On Nov. 2, the Albuquerque City Council voted unanimously to legally declare the second Monday of October as Indigenous Peoples Day. The day is nationally celebrated as Columbus Day.
On Oct. 7 the Council issued an Indigenous Peoples Day proclamation, which prompted more than a thousand to march Oct. 12 for the city’s first ever Indigenous Peoples Day. Native and non-Native community members also rallied under the banner of abolishing Columbus Day nationwide, upholding Native treaty rights, ending racist border town violence, and the eviction of corporate polluters from Native lands.
The Indigenous Peoples Day resolution was the culmination of a full calendar year of organizing, coalition building, and education to bring people together under one banner of Native liberation. This happened because hundreds of people channeled their skills and willpower into making history and took to the streets to demand change.

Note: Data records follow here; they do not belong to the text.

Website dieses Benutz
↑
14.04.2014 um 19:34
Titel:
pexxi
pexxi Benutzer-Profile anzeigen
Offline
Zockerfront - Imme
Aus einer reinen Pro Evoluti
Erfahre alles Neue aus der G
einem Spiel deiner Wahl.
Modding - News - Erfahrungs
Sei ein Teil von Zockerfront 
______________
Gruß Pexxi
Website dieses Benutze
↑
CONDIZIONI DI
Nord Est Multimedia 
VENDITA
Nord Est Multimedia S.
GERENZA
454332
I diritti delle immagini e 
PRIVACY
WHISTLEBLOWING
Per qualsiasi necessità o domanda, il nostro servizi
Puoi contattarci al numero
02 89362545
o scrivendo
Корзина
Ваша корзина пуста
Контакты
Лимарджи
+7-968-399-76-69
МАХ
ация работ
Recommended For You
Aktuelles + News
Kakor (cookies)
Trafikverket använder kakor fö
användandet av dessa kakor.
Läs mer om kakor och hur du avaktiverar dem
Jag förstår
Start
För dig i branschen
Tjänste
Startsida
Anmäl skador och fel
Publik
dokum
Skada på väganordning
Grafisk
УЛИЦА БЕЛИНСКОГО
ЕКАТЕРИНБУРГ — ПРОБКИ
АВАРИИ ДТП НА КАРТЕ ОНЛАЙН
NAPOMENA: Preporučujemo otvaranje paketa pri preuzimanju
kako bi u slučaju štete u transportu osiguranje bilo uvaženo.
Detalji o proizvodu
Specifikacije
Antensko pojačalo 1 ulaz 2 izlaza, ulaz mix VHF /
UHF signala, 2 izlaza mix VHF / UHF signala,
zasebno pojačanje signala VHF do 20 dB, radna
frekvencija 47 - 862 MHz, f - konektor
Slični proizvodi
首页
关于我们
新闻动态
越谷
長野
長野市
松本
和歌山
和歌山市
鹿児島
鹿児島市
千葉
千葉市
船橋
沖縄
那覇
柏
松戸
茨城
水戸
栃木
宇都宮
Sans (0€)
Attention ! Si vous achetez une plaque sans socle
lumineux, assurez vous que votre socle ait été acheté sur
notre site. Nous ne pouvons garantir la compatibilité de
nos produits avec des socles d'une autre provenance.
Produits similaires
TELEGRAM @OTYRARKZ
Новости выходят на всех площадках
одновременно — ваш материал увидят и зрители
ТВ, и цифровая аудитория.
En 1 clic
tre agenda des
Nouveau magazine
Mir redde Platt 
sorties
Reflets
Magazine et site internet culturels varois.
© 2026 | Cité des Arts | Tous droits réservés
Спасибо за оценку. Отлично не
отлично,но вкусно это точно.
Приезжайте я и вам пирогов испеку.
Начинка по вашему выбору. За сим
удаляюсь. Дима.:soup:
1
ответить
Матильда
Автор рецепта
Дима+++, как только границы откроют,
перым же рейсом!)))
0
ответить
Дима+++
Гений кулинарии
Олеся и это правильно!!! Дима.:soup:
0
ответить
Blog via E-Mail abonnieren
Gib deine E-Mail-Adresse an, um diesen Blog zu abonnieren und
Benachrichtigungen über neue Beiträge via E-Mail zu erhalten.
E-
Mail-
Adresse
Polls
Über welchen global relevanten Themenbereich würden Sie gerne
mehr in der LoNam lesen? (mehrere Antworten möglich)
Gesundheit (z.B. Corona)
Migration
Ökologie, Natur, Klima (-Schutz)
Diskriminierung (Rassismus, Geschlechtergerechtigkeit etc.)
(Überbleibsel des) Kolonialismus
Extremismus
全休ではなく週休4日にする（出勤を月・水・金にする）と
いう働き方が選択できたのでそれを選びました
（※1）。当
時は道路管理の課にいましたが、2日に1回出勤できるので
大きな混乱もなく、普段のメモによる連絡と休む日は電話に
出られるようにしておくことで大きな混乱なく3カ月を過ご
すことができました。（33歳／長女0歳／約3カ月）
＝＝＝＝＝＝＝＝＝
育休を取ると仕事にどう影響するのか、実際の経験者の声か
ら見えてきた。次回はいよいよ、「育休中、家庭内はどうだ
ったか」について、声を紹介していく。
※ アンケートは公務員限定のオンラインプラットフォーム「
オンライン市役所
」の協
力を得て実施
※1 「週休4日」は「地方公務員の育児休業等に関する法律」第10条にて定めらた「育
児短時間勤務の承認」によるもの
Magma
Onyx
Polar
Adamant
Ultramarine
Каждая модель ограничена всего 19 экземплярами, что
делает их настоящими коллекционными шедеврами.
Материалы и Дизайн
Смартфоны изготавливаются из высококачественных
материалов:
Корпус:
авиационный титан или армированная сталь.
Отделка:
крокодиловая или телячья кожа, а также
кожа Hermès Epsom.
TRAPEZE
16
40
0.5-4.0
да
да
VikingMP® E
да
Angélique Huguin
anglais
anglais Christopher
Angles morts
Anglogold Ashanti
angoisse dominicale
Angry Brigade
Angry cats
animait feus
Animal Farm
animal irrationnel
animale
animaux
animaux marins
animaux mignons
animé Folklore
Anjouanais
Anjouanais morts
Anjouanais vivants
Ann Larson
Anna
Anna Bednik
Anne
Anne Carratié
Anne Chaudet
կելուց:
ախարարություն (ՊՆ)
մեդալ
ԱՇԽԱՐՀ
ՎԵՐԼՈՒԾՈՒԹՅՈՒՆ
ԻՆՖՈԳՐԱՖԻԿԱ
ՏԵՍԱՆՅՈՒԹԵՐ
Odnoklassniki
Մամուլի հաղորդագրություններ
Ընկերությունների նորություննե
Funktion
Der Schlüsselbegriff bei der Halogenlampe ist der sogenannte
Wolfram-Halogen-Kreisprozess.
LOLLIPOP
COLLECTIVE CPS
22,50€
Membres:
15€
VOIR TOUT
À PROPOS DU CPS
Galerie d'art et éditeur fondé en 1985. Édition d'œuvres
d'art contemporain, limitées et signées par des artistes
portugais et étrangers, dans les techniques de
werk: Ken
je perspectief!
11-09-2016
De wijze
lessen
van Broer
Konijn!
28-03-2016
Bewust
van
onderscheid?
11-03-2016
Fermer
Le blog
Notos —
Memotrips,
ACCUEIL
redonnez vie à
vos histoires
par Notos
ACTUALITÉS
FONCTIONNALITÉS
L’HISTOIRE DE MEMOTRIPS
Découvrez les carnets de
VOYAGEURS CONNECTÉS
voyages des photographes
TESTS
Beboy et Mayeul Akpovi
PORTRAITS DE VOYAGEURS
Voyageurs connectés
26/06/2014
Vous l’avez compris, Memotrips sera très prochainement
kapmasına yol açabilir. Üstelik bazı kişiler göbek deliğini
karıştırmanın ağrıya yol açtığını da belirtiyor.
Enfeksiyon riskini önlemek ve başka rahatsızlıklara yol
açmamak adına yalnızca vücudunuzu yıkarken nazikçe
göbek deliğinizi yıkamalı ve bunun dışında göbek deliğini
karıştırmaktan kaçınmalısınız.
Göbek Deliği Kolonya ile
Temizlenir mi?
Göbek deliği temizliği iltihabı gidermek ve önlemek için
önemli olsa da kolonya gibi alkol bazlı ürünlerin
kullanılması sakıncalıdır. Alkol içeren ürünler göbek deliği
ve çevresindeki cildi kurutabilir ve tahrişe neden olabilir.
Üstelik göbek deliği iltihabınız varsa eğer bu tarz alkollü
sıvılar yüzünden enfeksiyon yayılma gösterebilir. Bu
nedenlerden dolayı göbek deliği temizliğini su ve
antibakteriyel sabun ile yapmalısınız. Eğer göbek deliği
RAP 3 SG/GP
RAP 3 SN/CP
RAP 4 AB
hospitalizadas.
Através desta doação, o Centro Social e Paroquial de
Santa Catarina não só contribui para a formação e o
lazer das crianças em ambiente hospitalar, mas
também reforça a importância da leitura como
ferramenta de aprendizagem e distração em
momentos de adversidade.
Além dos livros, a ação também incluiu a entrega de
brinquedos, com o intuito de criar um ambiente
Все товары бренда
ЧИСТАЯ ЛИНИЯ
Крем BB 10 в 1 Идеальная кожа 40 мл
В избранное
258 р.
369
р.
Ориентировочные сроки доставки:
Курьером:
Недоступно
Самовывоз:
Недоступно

As John Rehouse, a Diné activist who co-founded Diné C.A.R.E. and the Coalition for Navajo Liberation, said in an email to The Red Nation about this historic achievement, “your collective vision and work is a dream come true.”
We are at the beginning of a new era for Native struggles. The Red Nation continues centuries of Native resistance to colonialism and capitalism. Indigenous Peoples Day is rallying cry to continue to press for progressive change and gain visibility for Native struggles.
We still need more serious Natives and non-Natives willing to champion and fight the Native struggle.
Whatever leverage and momentum we have, we have because we’ve never forgotten the promises and sacrifices made by previous generations of freedom fighters. We simply pick up that torch and move forward. Violence continues at catastrophic rates; sacred sites and Native land are still threatened; and Native people still experience rates of exploitation unparalleled in history. We look forward to uniting for the next forty years as we pledge more promises for liberation and justice.